**Job**
Show all lines from the records below in which the string "Adhes" is present.

::: Record excerpts

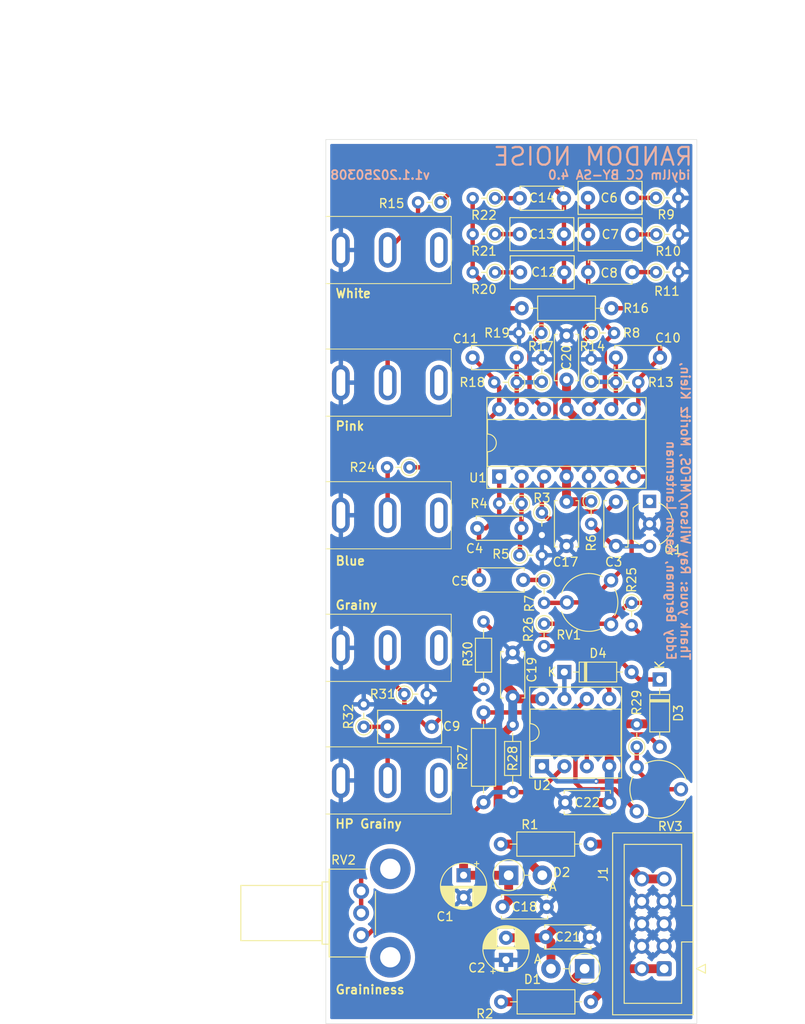
<source format=kicad_pcb>
(kicad_pcb
	(version 20240108)
	(generator "pcbnew")
	(generator_version "8.0")
	(general
		(thickness 1.6)
		(legacy_teardrops no)
	)
	(paper "A4")
	(title_block
		(title "Random Noise")
		(date "2025-03-09")
		(rev "1.1")
		(company "idyllm")
		(comment 1 "CC BY-SA 4.0")
	)
	(layers
		(0 "F.Cu" signal)
		(31 "B.Cu" signal)
		(32 "B.Adhes" user "B.Adhesive")
		(33 "F.Adhes" user "F.Adhesive")
		(34 "B.Paste" user)
		(35 "F.Paste" user)
		(36 "B.SilkS" user "B.Silkscreen")
		(37 "F.SilkS" user "F.Silkscreen")
		(38 "B.Mask" user)
		(39 "F.Mask" user)
		(40 "Dwgs.User" user "User.Drawings")
		(41 "Cmts.User" user "User.Comments")
		(42 "Eco1.User" user "User.Eco1")
		(43 "Eco2.User" user "User.Eco2")
		(44 "Edge.Cuts" user)
		(45 "Margin" user)
		(46 "B.CrtYd" user "B.Courtyard")
		(47 "F.CrtYd" user "F.Courtyard")
		(48 "B.Fab" user)
		(49 "F.Fab" user)
		(50 "User.1" user)
		(51 "User.2" user)
		(52 "User.3" user)
		(53 "User.4" user)
		(54 "User.5" user)
		(55 "User.6" user)
		(56 "User.7" user)
		(57 "User.8" user)
		(58 "User.9" user)
	)
	(setup
		(pad_to_mask_clearance 0)
		(allow_soldermask_bridges_in_footprints no)
		(pcbplotparams
			(layerselection 0x00010fc_ffffffff)
			(plot_on_all_layers_selection 0x0000000_00000000)
			(disableapertmacros no)
			(usegerberextensions yes)
			(usegerberattributes no)
			(usegerberadvancedattributes no)
			(creategerberjobfile no)
			(dashed_line_dash_ratio 12.000000)
			(dashed_line_gap_ratio 3.000000)
			(svgprecision 4)
			(plotframeref no)
			(viasonmask no)
			(mode 1)
			(useauxorigin no)
			(hpglpennumber 1)
			(hpglpenspeed 20)
			(hpglpendiameter 15.000000)
			(pdf_front_fp_property_popups yes)
			(pdf_back_fp_property_popups yes)
			(dxfpolygonmode yes)
			(dxfimperialunits yes)
			(dxfusepcbnewfont yes)
			(psnegative no)
			(psa4output no)
			(plotreference yes)
			(plotvalue no)
			(plotfptext yes)
			(plotinvisibletext no)
			(sketchpadsonfab no)
			(subtractmaskfromsilk yes)
			(outputformat 1)
			(mirror no)
			(drillshape 0)
			(scaleselection 1)
			(outputdirectory "../plots/noise_module")
		)
	)
	(net 0 "")
	(net 1 "GND")
	(net 2 "+12V")
	(net 3 "-12V")
	(net 4 "Net-(U1A-+)")
	(net 5 "Net-(Q1-E)")
	(net 6 "Net-(U1A--)")
	(net 7 "Net-(C4-Pad2)")
	(net 8 "Net-(C5-Pad2)")
	(net 9 "Net-(U1C-+)")
	(net 10 "Net-(C6-Pad1)")
	(net 11 "Net-(C7-Pad1)")
	(net 12 "Net-(C8-Pad1)")
	(net 13 "Net-(C10-Pad2)")
	(net 14 "Net-(U1C--)")
	(net 15 "Net-(U1D--)")
	(net 16 "Net-(C11-Pad2)")
	(net 17 "Net-(C12-Pad2)")
	(net 18 "Net-(C12-Pad1)")
	(net 19 "Net-(C13-Pad1)")
	(net 20 "Net-(C14-Pad1)")
	(net 21 "Net-(U1D-+)")
	(net 22 "Net-(C9-Pad1)")
	(net 23 "Net-(C9-Pad2)")
	(net 24 "Net-(D1-K)")
	(net 25 "Net-(D2-A)")
	(net 26 "Net-(D3-A)")
	(net 27 "Net-(D3-K)")
	(net 28 "Net-(D4-K)")
	(net 29 "unconnected-(J2-PadTN)")
	(net 30 "Net-(J2-PadT)")
	(net 31 "Net-(J3-PadT)")
	(net 32 "unconnected-(J3-PadTN)")
	(net 33 "unconnected-(J4-PadTN)")
	(net 34 "Net-(J4-PadT)")
	(net 35 "unconnected-(J5-PadTN)")
	(net 36 "unconnected-(J6-PadTN)")
	(net 37 "unconnected-(Q1-C-Pad1)")
	(net 38 "Net-(U1B--)")
	(net 39 "Net-(U2A-+)")
	(net 40 "Net-(U2B-+)")
	(net 41 "Net-(U2A--)")
	(net 42 "Net-(U2B--)")
	(net 43 "Net-(J1-Pin_10)")
	(net 44 "Net-(J1-Pin_1)")
	(net 45 "Net-(R29-Pad1)")
	(footprint "Resistor_THT:R_Axial_DIN0204_L3.6mm_D1.6mm_P2.54mm_Vertical" (layer "F.Cu") (at 124.455 77.41 90))
	(footprint "Resistor_THT:R_Axial_DIN0204_L3.6mm_D1.6mm_P2.54mm_Vertical" (layer "F.Cu") (at 124.714 99.872 -90))
	(footprint "Resistor_THT:R_Axial_DIN0204_L3.6mm_D1.6mm_P2.54mm_Vertical" (layer "F.Cu") (at 130.098 71.882))
	(footprint "Potentiometer_THT:Potentiometer_Piher_PT-6-V_Vertical" (layer "F.Cu") (at 135.2 126))
	(footprint "Connector_IDC:IDC-Header_2x05_P2.54mm_Vertical" (layer "F.Cu") (at 138.3 143.8 180))
	(footprint "Resistor_THT:R_Axial_DIN0204_L3.6mm_D1.6mm_P2.54mm_Vertical" (layer "F.Cu") (at 124.714 104.775 -90))
	(footprint "Resistor_THT:R_Axial_DIN0207_L6.3mm_D2.5mm_P10.16mm_Horizontal" (layer "F.Cu") (at 129.98 129.7 180))
	(footprint "Resistor_THT:R_Axial_DIN0204_L3.6mm_D1.6mm_P2.54mm_Vertical" (layer "F.Cu") (at 137.38 56.6))
	(footprint "AudioJacks:Jack_3.5mm_QingPu_WQP-PJ323M_Horizontal" (layer "F.Cu") (at 101.7 92.5 -90))
	(footprint "Capacitor_THT:CP_Radial_D5.0mm_P2.50mm" (layer "F.Cu") (at 120.4 142.8 90))
	(footprint "Resistor_THT:R_Axial_DIN0204_L3.6mm_D1.6mm_P2.54mm_Vertical" (layer "F.Cu") (at 121.92 97.028))
	(footprint "AudioJacks:Jack_3.5mm_QingPu_WQP-PJ323M_Horizontal" (layer "F.Cu") (at 101.7 62.5 -90))
	(footprint "AudioJacks:Jack_3.5mm_QingPu_WQP-PJ323M_Horizontal" (layer "F.Cu") (at 101.7 122.5 -90))
	(footprint "Capacitor_THT:C_Rect_L7.0mm_W3.5mm_P5.00mm" (layer "F.Cu") (at 134.7 60.736 180))
	(footprint "Capacitor_THT:C_Disc_D5.0mm_W2.5mm_P5.00mm" (layer "F.Cu") (at 127.249 77.166 90))
	(footprint "Capacitor_THT:C_Disc_D5.0mm_W2.5mm_P5.00mm" (layer "F.Cu") (at 122.149 93.97 180))
	(footprint "Capacitor_THT:C_Disc_D5.0mm_W2.5mm_P5.00mm" (layer "F.Cu") (at 125 136.8 180))
	(footprint "Capacitor_THT:C_Disc_D5.0mm_W2.5mm_P5.00mm" (layer "F.Cu") (at 121.611 74.666 180))
	(footprint "Capacitor_THT:C_Rect_L7.0mm_W3.5mm_P5.00mm" (layer "F.Cu") (at 134.68 56.6 180))
	(footprint "Resistor_THT:R_Axial_DIN0204_L3.6mm_D1.6mm_P2.54mm_Vertical" (layer "F.Cu") (at 137.404 60.736))
	(footprint "Resistor_THT:R_Axial_DIN0204_L3.6mm_D1.6mm_P2.54mm_Vertical" (layer "F.Cu") (at 130.043 77.41 90))
	(footprint "Capacitor_THT:C_Rect_L7.0mm_W3.5mm_P5.00mm" (layer "F.Cu") (at 122 65.024))
	(footprint "Diode_THT:D_DO-41_SOD81_P3.81mm_Vertical_AnodeUp" (layer "F.Cu") (at 120.7 133.224))
	(footprint "Capacitor_THT:C_Disc_D5.0mm_W2.5mm_P5.00mm" (layer "F.Cu") (at 127.249 95.972 90))
	(footprint "Capacitor_THT:C_Disc_D5.0mm_W2.5mm_P5.00mm" (layer "F.Cu") (at 124.9 140.2))
	(footprint "Capacitor_THT:C_Disc_D4.7mm_W2.5mm_P5.00mm" (layer "F.Cu") (at 121.96 56.642))
	(footprint "Capacitor_THT:C_Disc_D5.0mm_W2.5mm_P5.00mm" (layer "F.Cu") (at 132.837 74.666))
	(footprint "Resistor_THT:R_Axial_DIN0204_L3.6mm_D1.6mm_P2.54mm_Vertical" (layer "F.Cu") (at 119.166 56.642 180))
	(footprint "Resistor_THT:R_Axial_DIN0204_L3.6mm_D1.6mm_P2.54mm_Vertical" (layer "F.Cu") (at 124.46 92.202 -90))
	(footprint "Capacitor_THT:C_Rect_L7.0mm_W3.5mm_P5.00mm" (layer "F.Cu") (at 121.96 60.706))
	(footprint "Capacitor_THT:C_Disc_D5.0mm_W2.5mm_P5.00mm" (layer "F.Cu") (at 121.158 108.05 -90))
	(footprint "Resistor_THT:R_Axial_DIN0204_L3.6mm_D1.6mm_P2.54mm_Vertical" (layer "F.Cu") (at 135.2 118.7 90))
	(footprint "Resistor_THT:R_Axial_DIN0204_L3.6mm_D1.6mm_P2.54mm_Vertical" (layer "F.Cu") (at 121.611 77.46 180))
	(footprint "Diode_THT:D_DO-41_SOD81_P3.81mm_Vertical_AnodeUp" (layer "F.Cu") (at 129.3 143.8 180))
	(footprint "Resistor_THT:R_Axial_DIN0207_L6.3mm_D2.5mm_P10.16mm_Horizontal" (layer "F.Cu") (at 130.012 147.544 180))
	(footprint "Resistor_THT:R_Axial_DIN0204_L3.6mm_D1.6mm_P2.54mm_Vertical" (layer "F.Cu") (at 132.837 77.46))
	(footprint "Package_DIP:DIP-14_W7.62mm_Socket" (layer "F.Cu") (at 119.629 88.128 90))
	(footprint "Resistor_THT:R_Axial_DIN0204_L3.6mm_D1.6mm_P2.54mm_Vertical"
		(layer "F.Cu")
		(uuid "9b39cf72-6231-45d7-890e-acb986db2f87")
		(at 112.98 57.11 180)
		(descr "Resistor, Axial_DIN0204 series, Axial, Vertical, pin pitch=2.54mm, 0.167W, length*diameter=3.6*1.6mm^2, http://cdn-reichelt.de/documents/datenblatt/B400/1_4W%23YAG.pdf")
		(tags "Resistor Axial_DIN0204 series Axial Vertical pin pitch 2.54mm 0.167W length 3.6mm diameter 1.6mm")
		(property "Reference" "R15"
			(at 5.538 -0.127 0)
			(layer "F.SilkS")
			(uuid "37e811c6-cbb2-4c9f-bd24-8ce433ea7870")
			(effects
				(font
					(size 1 1)
					(thickness 0.15)
				)
			)
		)
		(property "Value" "1k"
			(at 1.27 1.92 0)
			(layer "F.Fab")
			(uuid "8abb3273-476e-43dc-9d06-87c5056108f5")
			(effects
				(font
					(size 1 1)
					(thickness 0.15)
				)
			)
		)
		(property "Footprint" "Resistor_THT:R_Axial_DIN0204_L3.6mm_D1.6mm_P2.54mm_Vertical"
			(at 0 0 180)
			(unlocked yes)
			(layer "F.Fab")
			(hide yes)
			(uuid "8c0a3b14-dc8b-4cab-880d-35cf5e667be1")
			(effects
				(font
					(size 1.27 1.27)
					(thickness 0.15)
				)
			)
		)
		(property "Datasheet" ""
			(at 0 0 180)
			(unlocked yes)
			(layer "F.Fab")
			(hide yes)
			(uuid "5cfa8a67-525c-4aa6-9c53-94362b53f68e")
			(effects
				(font
					(size 1.27 1.27)
					(thickness 0.15)
				)
			)
		)
		(property "Description" "Resistor, US symbol"
			(at 0 0 180)
			(unlocked yes)
			(layer "F.Fab")
			(hide yes)
			(uuid "efe9aae0-c55f-474c-8e8b-fa329c059a37")
			(effects
				(font
					(size 1.27 1.27)
					(thickness 0.15)
				)
			)
		)
		(property ki_fp_filters "R_*")
		(path "/c808e63d-c606-452a-aa38-68711fcc898f")
		(sheetname "Root")
		(sheetfile "noise.kicad_sch")
		(attr through_hole)
		(fp_line
			(start 0.92 0)
			(end 1.54 0)
			(stroke
				(width 0.12)
				(type solid)
			)
			(layer "F.SilkS")
			(uuid "fd11da43-b0c8-4965-b619-a2734e6f0536")
		)
		(fp_circle
			(center 0 0)
			(end 0.92 0)
			(stroke
				(width 0.12)
				(type solid)
			
... [483212 chars truncated]
</source>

::::::

**Result of this exercise**
		(32 "B.Adhes" user "B.Adhesive")
		(33 "F.Adhes" user "F.Adhesive")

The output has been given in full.